What about frame URLs that don't have an origin?
* Example:
+ file://foo.txt
+ about:blank
+ javascript:document.cookie="x"
* Sometimes the frame is only accessible to other
frames with that protocol (e.g., file://).
[This can be irritating if you're debugging a
site and you want to mix file:// and http://
content].
* Sometimes the frame is just inaccessible to
all other origins (e.g., "about:").
* Sometimes the origin is inherited from whoever
created the URL (e.g., "javascript:"). This
prevents attacks in which a attacker.com creates
a frame belonging to victim.com, and then navigates
the victim frame to a javascript: URL--we don't
want the JavaScript to execute in the context
of victim.com!
DNS names can be used as an attack vector
- IDN: internationalized domain names (non-latin letters).
- Supporting more languages is good, but now, it can
be difficult for users to distinguish two domain
names from each other.
- Ex: The Cyrillic "C" character looks like the
Latin "C" character! So, an attacker can buy
a domain like "cats.com" (with a Cyrillic "C")

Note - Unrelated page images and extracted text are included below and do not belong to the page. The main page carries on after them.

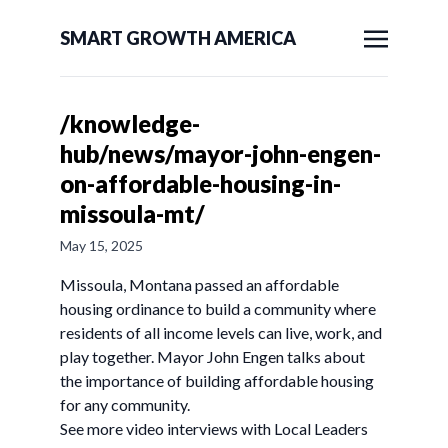
SMART GROWTH AMERICA
/knowledge-
hub/news/mayor-john-engen-
on-affordable-housing-in-
missoula-mt/
May 15, 2025
Missoula, Montana passed an affordable
housing ordinance to build a community where
residents of all income levels can live, work, and
play together. Mayor John Engen talks about
the importance of building affordable housing
for any community.
See more video interviews with Local Leaders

and trick users who thought that they were going
to "cats.com" (Latin "C").
- Good example of how new features can undermine
security assumptions.
- Browser vendors thought registrars will prohibit
ambiguous names.
- Registrars throught browser vendors will change
browser to do something.
Plugins
Often have subtly-different security policies.
- Java: Sort of uses the same-origin policy, but Java
code can set HTTP headers (bad! see "Content-Length"
discussion), and in some cases, different hostnames
with the same IP address are considered to share
the same origin.
- Flash: Developers place a file called
crossdomain.xml
on their web servers. That file specifies which origins
can talk to the server via Flash.
HTML5 introduces a new screen-sharing API: Once
the user gives permission, a site can capture the
entire visible screen area and transmit it back
to the site's origin.
- So, if an attacker page can convince the user
to grant screen-sharing permission, the attacker
page can open an iframe to a sensitive site
(e.g., banking, Facebook, email), and capture
the screen contents!
- The iframe will send cookies, so the user will
automatically be logged in, allowing the
attacker to see "real" information, not boring
login page stuff.
- Attacker can make the iframe flash only briefly
to prevent the user from noticing the mischief.
- Possible defenses:
- Allow users to only screen-share part
of the DOM tree? It seems like this
will be tedious and error-prone.
- Only allow an origin to screen-capture
content from its own origin? Seems
like a more reasonable approach,
although it prevents mash-ups.
- More discussion: http://www.ieee-security.org/TC/SP2014/papers/AllYourScreensareBelongtoUscAttacksExploitingtheHTML5ScreenSharingAPI.pdf
Conclusions
Since "The Tangled Web," there have been various
modifications and additions to the aggregate web
stack.
- In general, things have gotten more complicated,
which is typically bad for security.
- For reference, here are some of the new features:
- http://en.wikipedia.org/wiki/ContentSecurityPolicy
- http://en.wikipedia.org/wiki/StrictTransportSecurity
- http://en.wikipedia.org/wiki/Cross-originresourcesharing
- HTML5 iframe sandbox attribute [http://msdn.microsoft.com/en-us/hh563496.aspx]
The browser security model is obviously a mess. It's
very complex and contains a lot of subtleties and
inconsistencies.
- Q: Why not rewrite the security model from scratch?
- A1: Backwards compatibility! There's a huge amount
of preexisting web infrastructure that people
rely on.
- A2: How do we know that a new security model would
be expressive enough? Users typically do not
accept a reduction of features in exchange
for an increase in security.
- A3: Any security model may be intrinsically
doomed---perhaps all popular systems are
destined to accumulate a ton of features
as time progresses. [Ex: Word processing
programs, smartphones.]
- What might a better design look like?
- Strict isolation Embassies---everything
is a network message, even locally
[https://www.usenix.org/system/files/conference/nsdi13/nsdi13-final85.pdf]
- Don't make policy extraction and enforcement
dependent on complex parsing rules (remember
our sanitization example)
- Only add features in small, clearly-defined
quanta with minimal room for implementation
error or interpretation mistakes---remove
ambiguity and the need for guessing.